Mi
05
Okt
2011
Gläsernde Schiedsrichter
Am heutigen Morgen stellte Werner Schütte, Obmann des Kreises Gelsenkirchens, in einem Gespräch klar, dass Emin Topal keinen Sonderbericht zum Spiel Arminia Hassel gegen SV Zweckel II von letztem Sonntag anlegen wird. Schütte hatte sich auf Nachhaken von Auf'm Platz um ein Gespräch mit dem Schiedsrichter bemüht, der sein Handeln im Spiel der beiden B-Ligisten - sechs Platzverweise in 95 Minuten - verteidigte. Topal hatte auch nach dem Spiel extra mit beiden Trainern gesprochen.
Nachtrag zum historischen Spiel
"Herr Topal hat direkt nach dem Spiel mit beiden Trainern vor allem wegen der beiden glatt roten Karten gesprochen und beide Trainer stimmten ihm zu, diese beiden Karten geben zu können. Die Gesundheit der Spieler war in beiden Fällen laut Herrn Topals Aussage gefährdet", berichtet Werner Schütte, Obmann des Kreises Gelsenkirchen, von seinem Gespräch mit dem 35 Jahre alten Schiedsrichter. "Auch wenn ich persönlich zugeben muss, dass sechs Platzverweise ungewöhnlich für ein Fußballspiel sind: Der Schiedsrichter wird keinen Sonderbericht anlegen, wei für seine Begriffe nichts ungewöhnliches passiert ist. Außerdem wurden auch nicht zehn, sondern nur fünf Minuten nachgespielt."

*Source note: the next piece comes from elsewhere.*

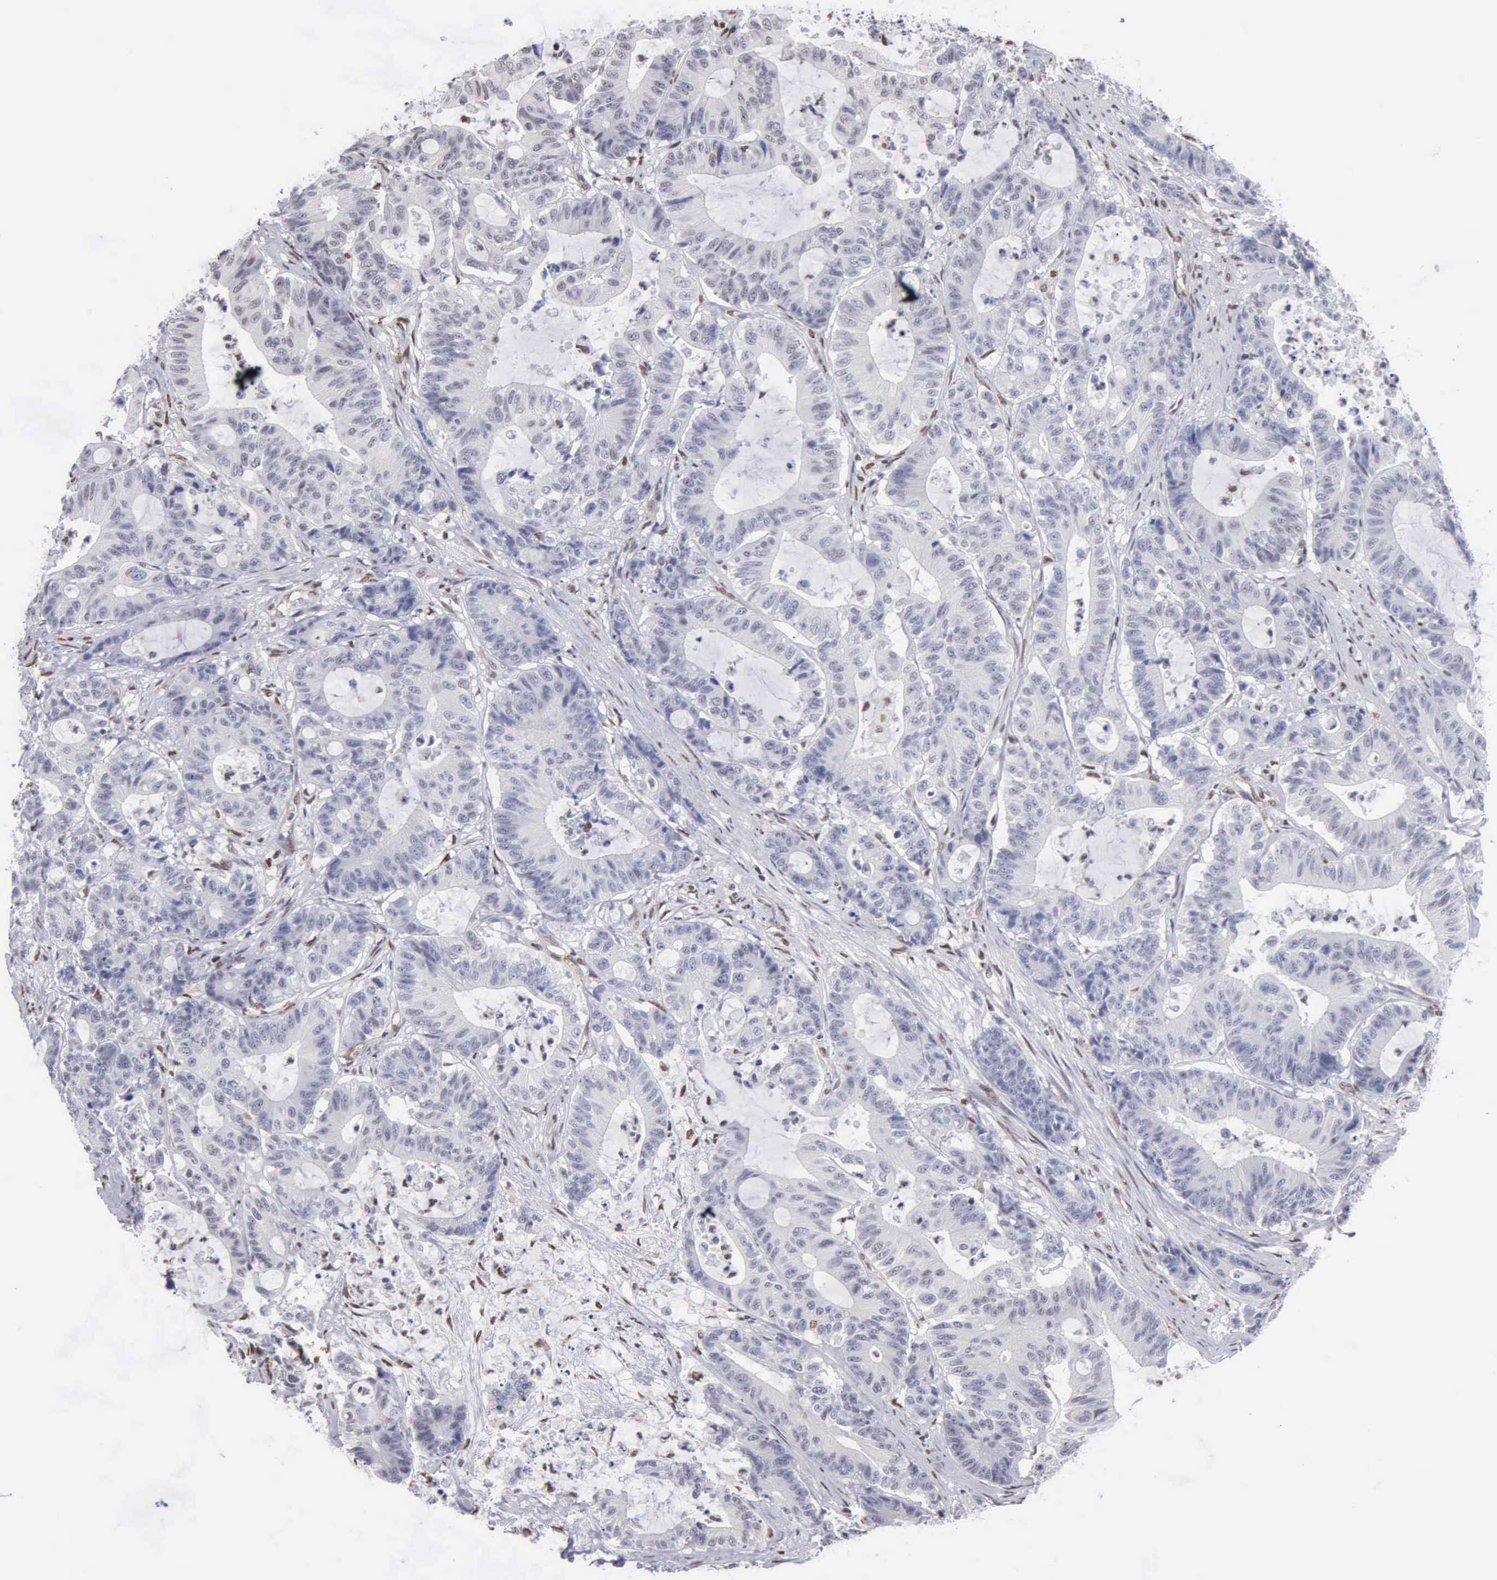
{"staining": {"intensity": "negative", "quantity": "none", "location": "none"}, "tissue": "colorectal cancer", "cell_type": "Tumor cells", "image_type": "cancer", "snomed": [{"axis": "morphology", "description": "Adenocarcinoma, NOS"}, {"axis": "topography", "description": "Colon"}], "caption": "There is no significant positivity in tumor cells of colorectal adenocarcinoma.", "gene": "CCNG1", "patient": {"sex": "female", "age": 84}}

Schütte betonte zugleich, sich die Statistiken von dem Unparteiischen nach dem ersten Gespräch mit Auf'm Platz am gestrigen Tage auch genauer angeguckt zu haben und dabei nichts auffälliges entdeckt zu haben. Im Gegenteil: "Herr Topal ist kein Freund von persönlichen Strafen (darunter fallen gelbe, gelb-rote, rote und in der Jugend Zeitstrafen, d. Red.), das zeigen eindeutig seine Spiele und geht aus seinen Daten hervor. Und er ist seit 16 Jahren Schiedsrichter, ist also zugleich auch kein Unerfahrener. Bei uns bleibt keine Schiedsrichterleistung unentdeckt, bei uns sind alle Schiedsrichter gläsernd", lässt Schütte in das System des DFB Einblick gewähren. Pikant dabei: Topal ist Schiedsrichter von Adler Ellinghorst, also auch einem Gladbecker Verein, wie der SV Zweckel.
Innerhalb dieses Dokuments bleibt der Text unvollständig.